Breaking News
light_mode
Beranda » Lifestyle » Nishfu Sya’ban: Malam Sunyi untuk Pulang Sebelum Ramadhan Datang

Nishfu Sya’ban: Malam Sunyi untuk Pulang Sebelum Ramadhan Datang

  • account_circle redaktur
  • calendar_month Sabtu, 31 Jan 2026
  • visibility 68
  • comment 0 komentar
  • print Cetak

info Atur ukuran teks artikel ini untuk mendapatkan pengalaman membaca terbaik.

albadarpost.com, LIFESTYLE – Tidak semua malam datang dengan sorotan. Sebagian hadir dalam diam, tanpa gegap gempita, tetapi justru membawa pesan yang lebih dalam. Nishfu Sya’ban termasuk di antaranya. Ia tidak sepopuler Ramadhan, tidak semeriah Idul Fitri, namun di situlah letak keistimewaannya. Malam ini mengajak manusia berhenti sejenak, bercermin, lalu menata kembali arah hidup sebelum cahaya Ramadhan benar-benar menyala.

Nishfu Sya’ban jatuh pada pertengahan bulan Sya’ban, bulan yang oleh para ulama disebut sebagai jembatan menuju Ramadhan. Rasulullah SAW memberi perhatian besar pada bulan ini. Aisyah RA meriwayatkan bahwa Nabi memperbanyak puasa di bulan Sya’ban, bahkan hampir menyempurnakannya (HR. Bukhari dan Muslim). Karena itu, banyak ulama memandang Sya’ban sebagai masa latihan ruhani, tempat hati dibiasakan taat sebelum memasuki bulan penuh ampunan.

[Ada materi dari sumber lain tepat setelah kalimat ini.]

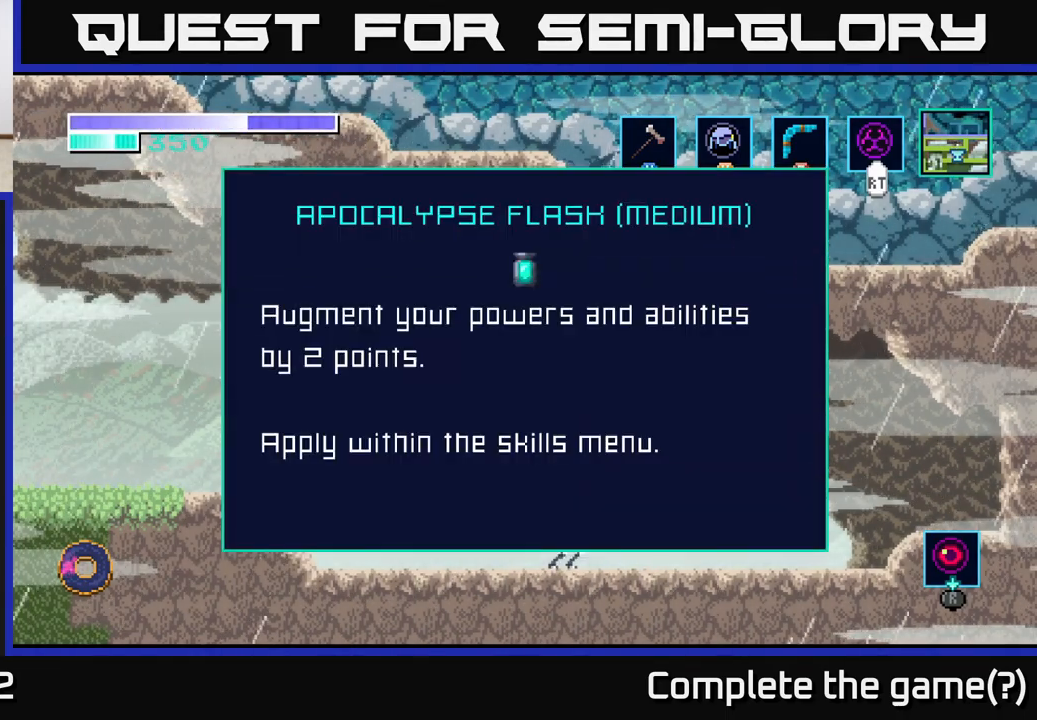
{"buttons": [], "left_stick": "center", "right_stick": "center", "events": [[367, "A", "down"], [500, "A", "up"]]}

Malam Rahmat dan Pembersihan Batin

Sejumlah hadis menjelaskan keluasan rahmat Allah pada malam Nishfu Sya’ban. Dalam riwayat yang dinilai hasan oleh sebagian ulama, Rasulullah SAW bersabda bahwa Allah melihat seluruh makhluk-Nya pada malam tersebut, lalu mengampuni hamba-hamba-Nya, kecuali orang yang menyekutukan Allah dan orang yang menyimpan permusuhan di dalam hatinya (HR. Ibnu Majah).

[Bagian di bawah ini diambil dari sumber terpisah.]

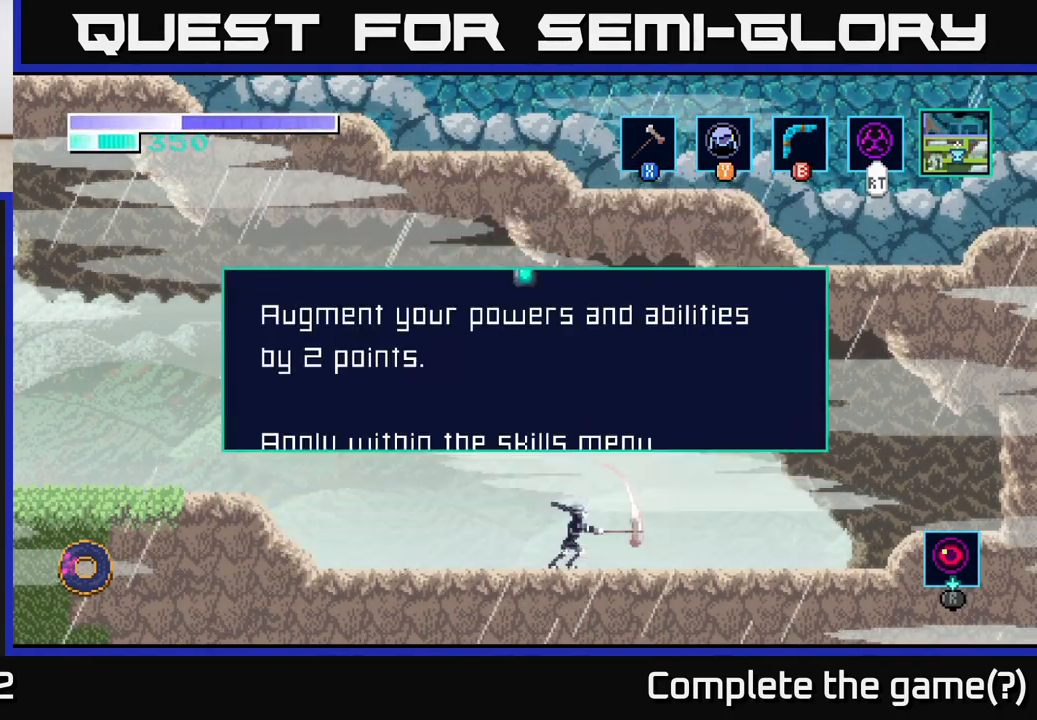
{"buttons": ["SELECT"], "left_stick": "center", "right_stick": "center", "events": [[500, "SELECT", "down"]]}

Pesan hadis ini terasa sederhana, tetapi maknanya sangat tajam. Ampunan Allah begitu luas, namun hati yang keras sering kali menutup pintu itu sendiri. Oleh sebab itu, para ulama tidak menekankan Nishfu Sya’ban sebagai malam ritual baku. Sebaliknya, mereka menempatkannya sebagai malam pembersihan batin.

Imam Al-Ghazali dalam Ihya Ulumuddin menganjurkan agar malam ini dihidupkan dengan ibadah pribadi. Doa, istighfar, zikir, dan muhasabah dilakukan tanpa keyakinan adanya tata cara wajib tertentu. Fokusnya bukan pada banyaknya amalan, melainkan pada kejernihan hati.

Nishfu Sya’ban bukan tentang seberapa panjang doa, tetapi seberapa jujur air mata. Ia bukan tentang keramaian, melainkan tentang keberanian berdamai dengan diri sendiri. Pada malam ini, seorang hamba diajak bertanya dengan jujur: dosa apa yang belum disesali, luka siapa yang belum disembuhkan, dan niat apa yang belum diluruskan.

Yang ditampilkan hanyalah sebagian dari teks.